[Opening RECORDS FOR THE EXERCISE section]

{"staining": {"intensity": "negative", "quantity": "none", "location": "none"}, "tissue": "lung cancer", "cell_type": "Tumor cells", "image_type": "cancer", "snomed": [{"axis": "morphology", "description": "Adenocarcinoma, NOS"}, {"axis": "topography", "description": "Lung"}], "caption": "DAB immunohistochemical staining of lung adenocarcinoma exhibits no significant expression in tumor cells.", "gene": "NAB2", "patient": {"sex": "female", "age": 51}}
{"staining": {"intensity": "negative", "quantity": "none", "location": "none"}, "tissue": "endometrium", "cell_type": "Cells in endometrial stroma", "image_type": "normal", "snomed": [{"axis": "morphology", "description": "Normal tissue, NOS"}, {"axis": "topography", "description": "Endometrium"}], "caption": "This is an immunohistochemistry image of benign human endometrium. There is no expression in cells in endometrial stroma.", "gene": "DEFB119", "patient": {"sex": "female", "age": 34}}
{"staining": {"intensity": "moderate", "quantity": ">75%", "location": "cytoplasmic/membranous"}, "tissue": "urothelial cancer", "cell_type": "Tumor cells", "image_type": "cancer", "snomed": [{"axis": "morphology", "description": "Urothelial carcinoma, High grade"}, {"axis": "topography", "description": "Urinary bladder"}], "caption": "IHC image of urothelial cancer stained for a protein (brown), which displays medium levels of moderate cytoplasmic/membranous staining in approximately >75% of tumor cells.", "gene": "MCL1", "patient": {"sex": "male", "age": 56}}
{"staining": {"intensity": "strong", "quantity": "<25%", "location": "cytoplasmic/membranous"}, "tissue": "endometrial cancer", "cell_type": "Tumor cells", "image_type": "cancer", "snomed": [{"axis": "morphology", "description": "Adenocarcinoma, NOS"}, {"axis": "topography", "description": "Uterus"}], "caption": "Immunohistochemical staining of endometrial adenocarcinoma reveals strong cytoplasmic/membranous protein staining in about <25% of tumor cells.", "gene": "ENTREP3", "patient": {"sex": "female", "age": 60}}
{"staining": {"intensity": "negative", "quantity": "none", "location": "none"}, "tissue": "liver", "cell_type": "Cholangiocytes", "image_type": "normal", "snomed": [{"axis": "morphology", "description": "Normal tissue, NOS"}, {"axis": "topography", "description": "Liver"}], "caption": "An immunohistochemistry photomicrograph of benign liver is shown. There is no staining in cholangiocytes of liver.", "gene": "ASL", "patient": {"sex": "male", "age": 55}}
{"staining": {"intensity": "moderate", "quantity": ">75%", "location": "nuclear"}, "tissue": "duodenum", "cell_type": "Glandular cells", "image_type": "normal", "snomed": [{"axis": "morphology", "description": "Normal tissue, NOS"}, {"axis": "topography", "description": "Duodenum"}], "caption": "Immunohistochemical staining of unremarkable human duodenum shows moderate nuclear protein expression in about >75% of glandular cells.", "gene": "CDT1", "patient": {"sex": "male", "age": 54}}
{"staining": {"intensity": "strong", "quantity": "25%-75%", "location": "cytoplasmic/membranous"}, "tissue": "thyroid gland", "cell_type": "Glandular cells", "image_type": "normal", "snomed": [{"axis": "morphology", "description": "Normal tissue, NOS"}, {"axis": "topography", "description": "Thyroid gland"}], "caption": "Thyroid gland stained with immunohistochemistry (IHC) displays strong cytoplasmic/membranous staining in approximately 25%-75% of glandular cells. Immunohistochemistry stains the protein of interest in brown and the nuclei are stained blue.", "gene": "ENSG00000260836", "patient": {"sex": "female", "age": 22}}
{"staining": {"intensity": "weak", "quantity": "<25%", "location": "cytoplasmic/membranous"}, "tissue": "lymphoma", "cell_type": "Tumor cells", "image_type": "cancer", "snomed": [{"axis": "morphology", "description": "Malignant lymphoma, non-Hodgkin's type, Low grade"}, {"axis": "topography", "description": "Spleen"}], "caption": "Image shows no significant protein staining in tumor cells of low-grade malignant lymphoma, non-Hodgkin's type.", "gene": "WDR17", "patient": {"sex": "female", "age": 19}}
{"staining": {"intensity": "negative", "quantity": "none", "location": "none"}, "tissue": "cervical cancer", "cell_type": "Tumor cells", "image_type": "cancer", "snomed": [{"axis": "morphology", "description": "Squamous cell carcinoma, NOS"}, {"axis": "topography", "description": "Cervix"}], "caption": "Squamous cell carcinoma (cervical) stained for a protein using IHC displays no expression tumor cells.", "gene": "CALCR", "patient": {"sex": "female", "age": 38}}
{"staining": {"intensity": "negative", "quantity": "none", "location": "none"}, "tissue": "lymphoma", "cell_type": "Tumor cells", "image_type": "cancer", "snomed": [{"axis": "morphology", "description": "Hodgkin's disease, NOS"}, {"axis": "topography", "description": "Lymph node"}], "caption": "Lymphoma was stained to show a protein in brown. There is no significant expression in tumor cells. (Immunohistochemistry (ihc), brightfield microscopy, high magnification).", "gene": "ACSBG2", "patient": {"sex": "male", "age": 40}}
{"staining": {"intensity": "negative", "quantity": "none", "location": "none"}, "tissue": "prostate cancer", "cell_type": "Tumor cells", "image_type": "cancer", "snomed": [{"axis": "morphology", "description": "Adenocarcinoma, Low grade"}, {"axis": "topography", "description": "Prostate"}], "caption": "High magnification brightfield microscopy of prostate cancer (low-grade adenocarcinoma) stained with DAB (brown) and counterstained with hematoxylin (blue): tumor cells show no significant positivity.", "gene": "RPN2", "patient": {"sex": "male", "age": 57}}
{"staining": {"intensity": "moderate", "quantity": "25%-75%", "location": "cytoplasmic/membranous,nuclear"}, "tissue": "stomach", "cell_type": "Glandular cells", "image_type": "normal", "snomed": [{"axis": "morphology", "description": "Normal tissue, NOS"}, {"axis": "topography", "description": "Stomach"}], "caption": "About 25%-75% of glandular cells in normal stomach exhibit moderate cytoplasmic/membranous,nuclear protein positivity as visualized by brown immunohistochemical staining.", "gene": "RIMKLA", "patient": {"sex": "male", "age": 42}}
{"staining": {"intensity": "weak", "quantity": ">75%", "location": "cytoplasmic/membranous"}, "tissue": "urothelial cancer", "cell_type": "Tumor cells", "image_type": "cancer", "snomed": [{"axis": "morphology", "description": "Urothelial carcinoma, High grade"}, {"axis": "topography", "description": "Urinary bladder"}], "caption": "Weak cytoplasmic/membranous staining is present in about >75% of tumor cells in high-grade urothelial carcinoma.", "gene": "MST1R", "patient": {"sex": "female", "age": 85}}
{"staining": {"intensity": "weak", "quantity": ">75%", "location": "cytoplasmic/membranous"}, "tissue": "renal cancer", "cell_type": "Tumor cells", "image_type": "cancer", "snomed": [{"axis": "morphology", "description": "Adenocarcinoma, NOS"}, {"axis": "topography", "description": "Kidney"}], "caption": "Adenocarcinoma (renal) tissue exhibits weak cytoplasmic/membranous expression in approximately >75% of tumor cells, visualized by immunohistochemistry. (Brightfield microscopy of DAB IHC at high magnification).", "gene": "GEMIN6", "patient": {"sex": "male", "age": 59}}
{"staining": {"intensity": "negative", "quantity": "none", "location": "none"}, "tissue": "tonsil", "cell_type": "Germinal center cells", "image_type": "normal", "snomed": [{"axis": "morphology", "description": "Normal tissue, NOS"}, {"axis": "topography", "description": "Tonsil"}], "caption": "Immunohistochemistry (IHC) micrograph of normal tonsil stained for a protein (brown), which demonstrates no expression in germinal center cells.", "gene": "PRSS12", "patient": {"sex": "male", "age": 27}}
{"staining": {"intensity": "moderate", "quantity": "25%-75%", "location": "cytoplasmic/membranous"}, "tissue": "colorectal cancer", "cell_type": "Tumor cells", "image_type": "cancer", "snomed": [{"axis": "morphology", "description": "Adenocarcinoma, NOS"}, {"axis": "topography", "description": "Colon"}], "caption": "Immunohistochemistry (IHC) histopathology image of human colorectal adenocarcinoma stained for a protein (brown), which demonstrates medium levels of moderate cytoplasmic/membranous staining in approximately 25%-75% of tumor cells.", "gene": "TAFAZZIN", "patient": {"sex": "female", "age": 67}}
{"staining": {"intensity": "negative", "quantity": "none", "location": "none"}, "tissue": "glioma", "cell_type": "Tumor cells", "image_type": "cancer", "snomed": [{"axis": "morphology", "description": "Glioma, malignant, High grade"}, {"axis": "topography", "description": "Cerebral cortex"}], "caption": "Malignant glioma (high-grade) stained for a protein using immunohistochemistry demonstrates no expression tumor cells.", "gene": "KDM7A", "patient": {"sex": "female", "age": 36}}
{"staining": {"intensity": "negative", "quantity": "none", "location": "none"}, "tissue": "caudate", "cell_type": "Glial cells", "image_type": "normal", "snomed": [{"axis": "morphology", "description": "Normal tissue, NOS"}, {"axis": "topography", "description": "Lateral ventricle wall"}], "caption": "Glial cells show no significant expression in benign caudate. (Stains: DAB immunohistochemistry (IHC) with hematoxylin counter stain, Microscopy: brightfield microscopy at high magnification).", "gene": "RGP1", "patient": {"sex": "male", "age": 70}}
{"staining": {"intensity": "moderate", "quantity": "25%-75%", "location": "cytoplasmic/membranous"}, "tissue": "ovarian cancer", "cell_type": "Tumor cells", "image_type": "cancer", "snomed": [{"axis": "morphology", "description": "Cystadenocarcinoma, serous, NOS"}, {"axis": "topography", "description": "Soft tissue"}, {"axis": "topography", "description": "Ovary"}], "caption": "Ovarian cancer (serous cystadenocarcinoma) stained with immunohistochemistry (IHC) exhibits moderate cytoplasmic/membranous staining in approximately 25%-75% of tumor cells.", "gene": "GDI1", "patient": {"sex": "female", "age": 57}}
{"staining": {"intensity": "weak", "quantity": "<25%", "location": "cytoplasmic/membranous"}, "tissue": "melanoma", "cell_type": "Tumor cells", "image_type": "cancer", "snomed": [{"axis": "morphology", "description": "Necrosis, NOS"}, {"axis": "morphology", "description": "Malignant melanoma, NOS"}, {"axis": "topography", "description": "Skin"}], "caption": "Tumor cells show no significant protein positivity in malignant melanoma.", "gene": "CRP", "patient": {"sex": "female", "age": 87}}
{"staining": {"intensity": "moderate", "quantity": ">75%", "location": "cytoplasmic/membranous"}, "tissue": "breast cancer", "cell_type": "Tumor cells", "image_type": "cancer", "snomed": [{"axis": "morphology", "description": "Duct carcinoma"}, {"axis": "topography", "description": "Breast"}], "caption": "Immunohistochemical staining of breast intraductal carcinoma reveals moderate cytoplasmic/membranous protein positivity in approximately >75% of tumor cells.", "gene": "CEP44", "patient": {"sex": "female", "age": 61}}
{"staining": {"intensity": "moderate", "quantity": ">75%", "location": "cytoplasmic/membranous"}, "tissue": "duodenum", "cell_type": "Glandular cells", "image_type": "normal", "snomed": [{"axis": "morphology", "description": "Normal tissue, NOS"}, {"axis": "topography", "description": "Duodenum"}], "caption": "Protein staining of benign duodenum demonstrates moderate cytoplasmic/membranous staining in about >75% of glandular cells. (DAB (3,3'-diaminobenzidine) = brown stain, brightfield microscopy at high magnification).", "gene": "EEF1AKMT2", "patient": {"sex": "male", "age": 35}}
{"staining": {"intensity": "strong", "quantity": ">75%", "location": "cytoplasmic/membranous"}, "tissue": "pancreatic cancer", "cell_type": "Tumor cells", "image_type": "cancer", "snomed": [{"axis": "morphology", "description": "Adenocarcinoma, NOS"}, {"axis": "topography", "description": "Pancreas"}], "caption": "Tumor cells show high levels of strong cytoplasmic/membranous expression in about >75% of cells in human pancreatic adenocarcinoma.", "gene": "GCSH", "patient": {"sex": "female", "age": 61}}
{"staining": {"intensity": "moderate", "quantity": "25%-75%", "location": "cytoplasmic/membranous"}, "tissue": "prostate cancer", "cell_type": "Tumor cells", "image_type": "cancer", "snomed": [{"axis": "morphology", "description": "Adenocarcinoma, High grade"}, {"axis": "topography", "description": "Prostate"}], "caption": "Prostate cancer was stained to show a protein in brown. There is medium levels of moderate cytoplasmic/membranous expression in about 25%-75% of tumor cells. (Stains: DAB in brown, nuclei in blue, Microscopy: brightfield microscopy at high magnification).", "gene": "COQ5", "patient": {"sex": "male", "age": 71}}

[Closing RECORDS FOR THE EXERCISE section]

**THE TASK**
Set down precisely the lines above between the line holding "non-Hodgkin's type, Low" and the line holding "is no significant", inclusive, and nothing beyond them.

**RESULT OF THE TASK**
{"staining": {"intensity": "weak", "quantity": "<25%", "location": "cytoplasmic/membranous"}, "tissue": "lymphoma", "cell_type": "Tumor cells", "image_type": "cancer", "snomed": [{"axis": "morphology", "description": "Malignant lymphoma, non-Hodgkin's type, Low grade"}, {"axis": "topography", "description": "Spleen"}], "caption": "Image shows no significant protein staining in tumor cells of low-grade malignant lymphoma, non-Hodgkin's type.", "gene": "WDR17", "patient": {"sex": "female", "age": 19}}
{"staining": {"intensity": "negative", "quantity": "none", "location": "none"}, "tissue": "cervical cancer", "cell_type": "Tumor cells", "image_type": "cancer", "snomed": [{"axis": "morphology", "description": "Squamous cell carcinoma, NOS"}, {"axis": "topography", "description": "Cervix"}], "caption": "Squamous cell carcinoma (cervical) stained for a protein using IHC displays no expression tumor cells.", "gene": "CALCR", "patient": {"sex": "female", "age": 38}}
{"staining": {"intensity": "negative", "quantity": "none", "location": "none"}, "tissue": "lymphoma", "cell_type": "Tumor cells", "image_type": "cancer", "snomed": [{"axis": "morphology", "description": "Hodgkin's disease, NOS"}, {"axis": "topography", "description": "Lymph node"}], "caption": "Lymphoma was stained to show a protein in brown. There is no significant expression in tumor cells. (Immunohistochemistry (ihc), brightfield microscopy, high magnification).", "gene": "ACSBG2", "patient": {"sex": "male", "age": 40}}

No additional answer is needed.